Multidisciplinary mental models

From Charlie Munger: “You’ve got to have models in your head. And you’ve got to array your experience—both vicarious and direct—on this latticework of models. You may have noticed students who just try to remember and pound back what is remembered. Well, they fail in school and in life. You’ve got to hang experience on a latticework of models in your head.

I had an early and extreme multidisciplinary cast of mind. I couldn’t stand reaching for a small idea in my own discipline when there was a big idea right over the fence in somebody else’s discipline. So I just grabbed in all directions for the big ideas that would really work.”

That is solid advice and provides a good framework for one’s personal education.

Seth Klarman on anti-fragility

Accepting that we cannot predict the future – i.e., that there will always be unexpected and highly consequential events – is the first step in becoming less fragile and more adaptable. People should be highly skeptical of anyone’s, including their own, ability to predict the future, and instead pursue strategies that can survive whatever may occur. Taleb advises us to be “antifragile”– i.e., to embrace those elements that benefit from volatility, variability, stress, and disorder. This is exactly what we strive to do at Baupost, and Taleb has coined a name for it. The world will always deliver surprises coming from left field, things that have never happened before or, at least, that no one can remember having happened. As Nobel Laureate Daniel Kahneman notes, people tend to underestimate the odds of extreme events that haven’t occurred recently. It’s a tendency known as availability bias. This tendency is crucial to effectively position ourselves to survive and even thrive regardless of an uncertain future. How do we do that? By eschewing portfolio leverage, keeping ample cash balances ready for rapid deployment, pursuing a mostly generalist and flexible approach while avoiding narrow silos, seeking bargain-priced investments where possible adverse developments are already priced in, holding numerous investments with uncorrelated catalysts to drive outcomes irrespective of market levels, maintaining prudent diversification, demanding high intellectual honesty while consistently striving to improve, and having clients whose long-term orientation matches our own.

In the financial markets, there is rarely anything new under the sun, but you can never say you’ve seen it all, and what you thought you would never see can clobber you.
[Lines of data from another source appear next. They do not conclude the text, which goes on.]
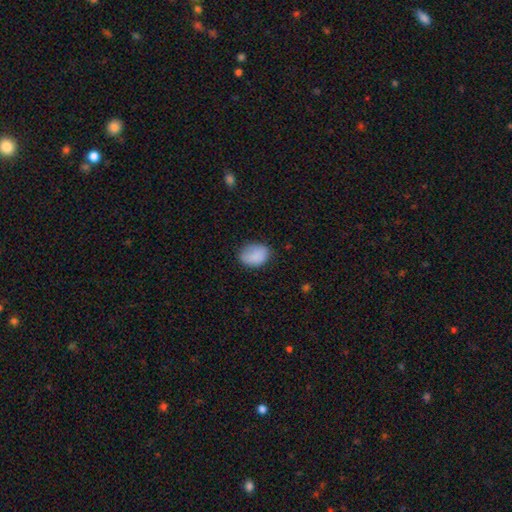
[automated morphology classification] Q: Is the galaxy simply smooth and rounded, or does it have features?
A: smooth — 86%.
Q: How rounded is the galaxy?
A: in between — 71%.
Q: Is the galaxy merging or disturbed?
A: none — 72%.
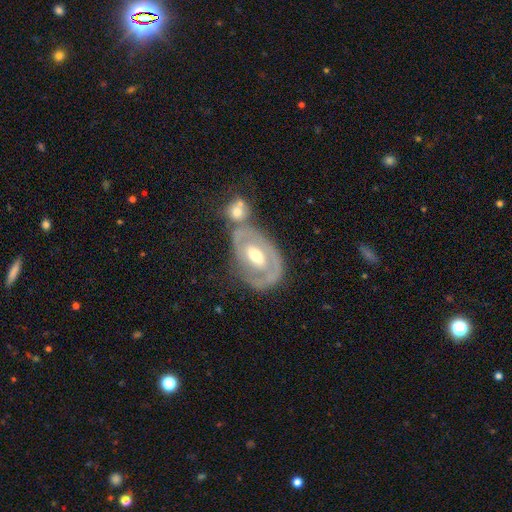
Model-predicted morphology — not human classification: smooth_or_featured: featured or disk (p=0.73) [alt: smooth p=0.21]
disk_edge_on: no (p=0.94) [alt: yes p=0.06]
bar: no (p=0.47) [alt: weak p=0.36]
has_spiral_arms: yes (p=0.57) [alt: no p=0.43]
bulge_size: moderate (p=0.69) [alt: small p=0.22]
merging: none (p=0.46) [alt: merger p=0.25]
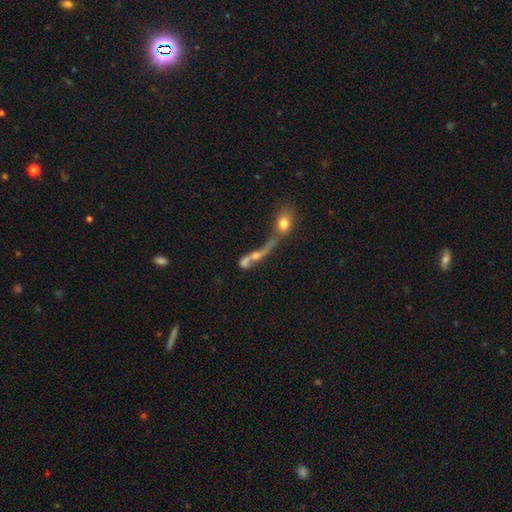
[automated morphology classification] This is possibly a featured or disk galaxy (46%). Merging: likely merger (60%).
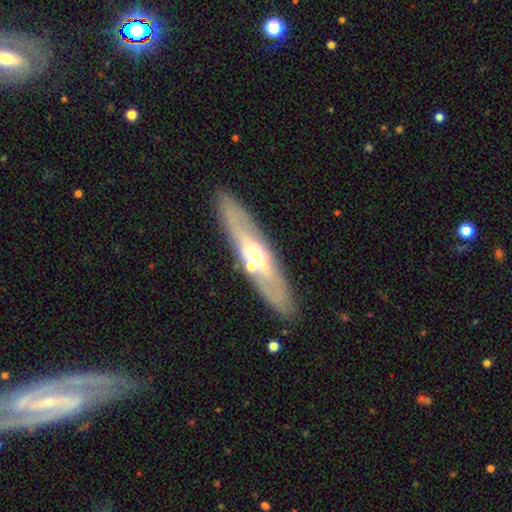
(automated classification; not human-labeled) smooth-or-featured: featured or disk: 61% | smooth: 33% | star or artifact: 6%
  disk-edge-on: yes: 53% | no: 47%
  merging: none: 82% | minor disturbance: 10% | merger: 4% | major disturbance: 3%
We make no heroic assumptions in our analysis, hoping, instead, that by compounding multiple conservative assumptions, we will create such a substantial margin-of-safety that a lot can go wrong without impairing our capital much or even at all. We never invest just to invest and don’t bet blindly on mean reversion or on historical relationships holding up. Our settings are permanently turned to “risk-off”.

Snowball

Warren Buffett: “The snowball just happens if you’re in the right kind of snow, and that’s what happened with me. I don’t just mean compounding money either. It’s in terms of understanding the world and what kind of friends you accumulate. You get to select over time, and you’ve got to be your own wet snow, in effect. You’d better be picking up snow as you go along, because you’re not going to be getting back up to the top of the hill again. That’s the way life works.

Prelude

Investing requires us to think of the future. But stock markets are a complex adaptive system. This combined with our limited understanding of current and past events makes predicting the future not just hard but plain impossible most times. Thus it is important to understand the limits and limitations of forecasts. But successful investing does not always depend on accurate forecasting particularly when there is an asymmetric return potential versus the capital at risk. This leads to an investment strategy that aims to be anti-fragile – it can survive and do well no matter which future outcome unfolds. It is also important to understand the sources of fragility as we attempt to eliminate them. This is a journal to record my search for asymmetry and anti-fragility through my investment experience.